Eppure devo fare uno sforzo su me stesso perché ricordare bisogna. Bisogna ricordare per non rischiare di restar indietro credendo di procedere in avanti, bisogna ricordare per non farsi dimenticare, quando invece sarebbe necessario che di noi restasse la memoria che ci rende cellule insostituibili di un organismo tenuto insieme, nei millenni, dal filo invisibile della continuità.
Sarebbe un vero peccato che il patrimonio di questi mesi andasse perduto nel vento. Evitandosi, così, di ricostruire il mosaico di quanto non andava fatto e viceversa. Le autopsie negate, le cure domiciliari affidate alla
“vigile attesa” e alle terapie sintomatiche, l’”affaire” delle mascherine, i ritardi delle vaccinazioni, tutto e tanto altro forma la sporta caricata sulle spalle di un inizio secolo difficile da archiviare.
Conteremo i morti. Che, a parte quelle dovute al Covid, saranno state causate da tante, troppe altre patologie, come ad esempio quelle oncologiche (più di 300.000 nuovi casi previsti nel 2021) e le cardiovascolari (in particolare per infarto del miocardio). Le cause? La mancata prevenzione e la paura di essere ricoverati in ospedali “infetti” dal virus.
Non è il momento della caccia alle streghe. Mai come adesso c’è stata necessità – anzi imperio – di buon senso che, sempre i nostri padri Latini, identificavano nel “modus in rebus”. Mentre Aristotele, un altro grande dimenticato, posponeva al dibattito tra tesi e antitesi la formulazione di una qualunque sintesi.
La pandemia passerà.
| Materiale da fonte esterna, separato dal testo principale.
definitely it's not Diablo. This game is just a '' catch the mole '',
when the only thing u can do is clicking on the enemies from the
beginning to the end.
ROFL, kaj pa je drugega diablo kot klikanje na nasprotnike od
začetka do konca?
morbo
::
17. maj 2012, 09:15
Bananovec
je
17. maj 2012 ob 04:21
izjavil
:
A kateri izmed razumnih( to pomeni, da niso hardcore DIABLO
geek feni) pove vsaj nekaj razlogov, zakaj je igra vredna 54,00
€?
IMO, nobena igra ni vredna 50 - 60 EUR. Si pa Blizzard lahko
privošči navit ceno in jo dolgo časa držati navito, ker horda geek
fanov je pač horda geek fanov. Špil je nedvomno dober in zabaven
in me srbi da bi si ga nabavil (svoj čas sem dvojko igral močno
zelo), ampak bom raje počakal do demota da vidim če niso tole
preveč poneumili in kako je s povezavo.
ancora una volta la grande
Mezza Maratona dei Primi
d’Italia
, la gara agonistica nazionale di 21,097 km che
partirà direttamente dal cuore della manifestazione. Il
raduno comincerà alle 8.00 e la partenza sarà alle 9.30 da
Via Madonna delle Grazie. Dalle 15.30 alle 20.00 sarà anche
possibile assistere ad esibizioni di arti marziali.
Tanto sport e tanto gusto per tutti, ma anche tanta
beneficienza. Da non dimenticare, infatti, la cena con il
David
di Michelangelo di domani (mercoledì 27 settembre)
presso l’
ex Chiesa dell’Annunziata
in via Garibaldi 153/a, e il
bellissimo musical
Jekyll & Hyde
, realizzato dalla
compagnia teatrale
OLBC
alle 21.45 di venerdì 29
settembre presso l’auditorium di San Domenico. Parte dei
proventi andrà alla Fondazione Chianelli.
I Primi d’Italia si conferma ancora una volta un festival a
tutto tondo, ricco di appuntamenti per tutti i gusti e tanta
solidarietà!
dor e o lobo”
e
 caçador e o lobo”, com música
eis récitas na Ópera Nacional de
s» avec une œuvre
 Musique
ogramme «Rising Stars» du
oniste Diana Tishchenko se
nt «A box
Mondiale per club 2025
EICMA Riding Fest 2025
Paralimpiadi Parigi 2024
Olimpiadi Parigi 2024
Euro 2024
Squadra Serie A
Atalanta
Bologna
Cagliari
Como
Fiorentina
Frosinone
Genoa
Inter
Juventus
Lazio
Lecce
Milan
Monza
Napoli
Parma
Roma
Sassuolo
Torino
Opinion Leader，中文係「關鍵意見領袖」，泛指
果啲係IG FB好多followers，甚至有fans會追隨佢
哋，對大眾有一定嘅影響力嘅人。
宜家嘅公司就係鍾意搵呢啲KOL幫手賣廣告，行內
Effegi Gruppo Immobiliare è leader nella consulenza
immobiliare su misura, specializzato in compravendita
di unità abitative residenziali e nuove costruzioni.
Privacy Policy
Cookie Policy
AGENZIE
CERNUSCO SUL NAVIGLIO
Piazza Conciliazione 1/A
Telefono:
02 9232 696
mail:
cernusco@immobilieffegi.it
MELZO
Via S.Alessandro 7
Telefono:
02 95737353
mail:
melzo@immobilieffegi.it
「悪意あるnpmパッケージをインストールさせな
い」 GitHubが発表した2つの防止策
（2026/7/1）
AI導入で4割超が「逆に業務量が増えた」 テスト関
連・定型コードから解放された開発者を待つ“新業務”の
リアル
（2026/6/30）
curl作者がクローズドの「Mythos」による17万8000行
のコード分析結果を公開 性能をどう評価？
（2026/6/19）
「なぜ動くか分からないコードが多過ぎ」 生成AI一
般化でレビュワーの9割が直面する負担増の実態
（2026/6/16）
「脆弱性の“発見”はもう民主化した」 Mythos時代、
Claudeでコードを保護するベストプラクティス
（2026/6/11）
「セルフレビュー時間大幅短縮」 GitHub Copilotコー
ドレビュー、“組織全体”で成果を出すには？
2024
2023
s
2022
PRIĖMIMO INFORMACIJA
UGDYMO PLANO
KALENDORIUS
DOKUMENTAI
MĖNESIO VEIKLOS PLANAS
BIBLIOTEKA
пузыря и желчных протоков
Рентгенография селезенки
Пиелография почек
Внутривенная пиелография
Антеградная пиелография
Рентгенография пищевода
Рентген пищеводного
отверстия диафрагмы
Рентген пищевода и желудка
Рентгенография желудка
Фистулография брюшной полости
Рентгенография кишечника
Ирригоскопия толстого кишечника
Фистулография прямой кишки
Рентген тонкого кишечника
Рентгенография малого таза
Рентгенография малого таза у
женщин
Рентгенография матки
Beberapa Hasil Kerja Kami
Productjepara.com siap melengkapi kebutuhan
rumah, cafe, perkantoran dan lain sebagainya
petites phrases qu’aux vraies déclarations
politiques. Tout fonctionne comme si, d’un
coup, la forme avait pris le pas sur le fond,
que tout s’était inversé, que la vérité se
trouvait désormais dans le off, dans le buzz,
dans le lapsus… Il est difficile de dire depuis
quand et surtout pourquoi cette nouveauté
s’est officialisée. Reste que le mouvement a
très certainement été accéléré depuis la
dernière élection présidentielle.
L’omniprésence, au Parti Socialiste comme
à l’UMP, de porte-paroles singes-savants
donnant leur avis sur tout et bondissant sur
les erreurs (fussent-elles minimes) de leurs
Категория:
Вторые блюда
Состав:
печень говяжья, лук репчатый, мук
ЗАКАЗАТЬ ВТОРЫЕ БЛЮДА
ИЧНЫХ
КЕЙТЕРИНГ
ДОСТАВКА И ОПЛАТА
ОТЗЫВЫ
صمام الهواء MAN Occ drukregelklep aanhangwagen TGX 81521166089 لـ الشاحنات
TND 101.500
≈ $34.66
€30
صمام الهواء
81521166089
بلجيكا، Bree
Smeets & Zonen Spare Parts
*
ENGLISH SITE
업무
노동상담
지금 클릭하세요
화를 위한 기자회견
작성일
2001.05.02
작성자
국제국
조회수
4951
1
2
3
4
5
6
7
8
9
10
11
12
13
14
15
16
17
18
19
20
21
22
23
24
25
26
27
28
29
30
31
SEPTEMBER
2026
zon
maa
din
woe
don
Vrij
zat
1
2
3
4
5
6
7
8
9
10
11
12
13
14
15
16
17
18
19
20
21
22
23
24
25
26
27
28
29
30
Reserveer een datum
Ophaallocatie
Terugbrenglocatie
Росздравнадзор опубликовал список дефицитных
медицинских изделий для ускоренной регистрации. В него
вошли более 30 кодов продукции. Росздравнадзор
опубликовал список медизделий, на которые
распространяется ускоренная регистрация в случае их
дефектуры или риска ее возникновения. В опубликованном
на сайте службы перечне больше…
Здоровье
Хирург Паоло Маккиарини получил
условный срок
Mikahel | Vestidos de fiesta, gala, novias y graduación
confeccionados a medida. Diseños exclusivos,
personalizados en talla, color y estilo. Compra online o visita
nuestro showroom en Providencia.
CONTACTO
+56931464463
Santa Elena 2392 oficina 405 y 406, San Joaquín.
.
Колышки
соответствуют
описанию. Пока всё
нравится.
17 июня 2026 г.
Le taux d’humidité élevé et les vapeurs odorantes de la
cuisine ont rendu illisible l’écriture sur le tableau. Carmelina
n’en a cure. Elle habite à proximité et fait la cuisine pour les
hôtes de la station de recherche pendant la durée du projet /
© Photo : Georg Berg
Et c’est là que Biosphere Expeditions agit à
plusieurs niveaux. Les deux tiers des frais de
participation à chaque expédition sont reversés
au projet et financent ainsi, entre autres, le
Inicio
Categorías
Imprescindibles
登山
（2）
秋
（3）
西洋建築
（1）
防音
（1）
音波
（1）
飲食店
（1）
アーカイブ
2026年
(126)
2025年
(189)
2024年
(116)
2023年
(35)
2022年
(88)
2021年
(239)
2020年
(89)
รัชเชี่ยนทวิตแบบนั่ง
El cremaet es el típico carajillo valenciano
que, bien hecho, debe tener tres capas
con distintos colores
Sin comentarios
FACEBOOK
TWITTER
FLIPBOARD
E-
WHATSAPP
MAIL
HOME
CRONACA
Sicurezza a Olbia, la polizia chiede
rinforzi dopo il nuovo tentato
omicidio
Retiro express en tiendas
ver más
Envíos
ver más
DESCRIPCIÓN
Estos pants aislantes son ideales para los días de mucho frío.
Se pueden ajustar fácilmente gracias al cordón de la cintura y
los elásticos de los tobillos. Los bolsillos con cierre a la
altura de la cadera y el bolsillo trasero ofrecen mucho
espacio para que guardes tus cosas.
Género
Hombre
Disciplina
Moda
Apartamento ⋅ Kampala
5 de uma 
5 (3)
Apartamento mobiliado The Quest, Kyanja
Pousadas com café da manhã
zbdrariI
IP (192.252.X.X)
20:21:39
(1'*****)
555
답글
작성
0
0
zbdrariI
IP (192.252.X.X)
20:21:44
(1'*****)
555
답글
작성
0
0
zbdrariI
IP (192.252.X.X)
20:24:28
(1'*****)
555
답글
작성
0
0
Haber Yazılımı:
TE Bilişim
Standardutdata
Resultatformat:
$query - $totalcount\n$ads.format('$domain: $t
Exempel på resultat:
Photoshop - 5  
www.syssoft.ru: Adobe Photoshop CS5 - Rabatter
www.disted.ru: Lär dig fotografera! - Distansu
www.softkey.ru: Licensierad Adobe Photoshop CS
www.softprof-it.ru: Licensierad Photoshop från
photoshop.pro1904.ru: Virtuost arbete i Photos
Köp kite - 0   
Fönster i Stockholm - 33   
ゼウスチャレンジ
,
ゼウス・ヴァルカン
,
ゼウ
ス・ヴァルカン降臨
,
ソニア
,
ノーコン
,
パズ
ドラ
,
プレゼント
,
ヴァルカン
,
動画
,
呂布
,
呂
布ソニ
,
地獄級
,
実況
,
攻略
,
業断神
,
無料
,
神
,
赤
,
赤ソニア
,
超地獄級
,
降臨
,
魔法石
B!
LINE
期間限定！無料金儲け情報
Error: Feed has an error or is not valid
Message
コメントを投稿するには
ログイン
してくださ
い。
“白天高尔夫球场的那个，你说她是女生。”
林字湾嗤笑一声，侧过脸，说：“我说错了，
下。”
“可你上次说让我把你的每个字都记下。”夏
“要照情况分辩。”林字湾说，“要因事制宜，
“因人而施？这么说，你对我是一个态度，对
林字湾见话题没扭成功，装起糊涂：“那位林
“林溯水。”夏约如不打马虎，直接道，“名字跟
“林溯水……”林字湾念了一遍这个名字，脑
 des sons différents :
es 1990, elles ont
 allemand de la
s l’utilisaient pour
Nino Ioli, da me recentemente intervistato per questa testata, ha fatto presente che tutte le pandemie, anche le più gravi, non superano i due anni di durata, esempio tra tutti la pandemia influenzale “spagnola” che durò dal 1918 al 1920 e fece cinquanta milioni di morti.
Passerà la pandemia, ma non il senso di precarietà che questa prova ci ha trasmesso, squarciando il velo che copre il cuore fragile della nostra corazza di uomini moderni, ipertecnologici. Un virus infinitamente più piccolo del più sottile dei nostri capelli ha messo sotto scacco il pianeta che credevamo di abitare da sovrani e che invece si è trasformato in un
campo di battaglia senza esclusione di colpi.
Ci conteremo, alla fine di tutto.
Quando tutto, per continuare, dovrà per forza avere un nuovo inizio.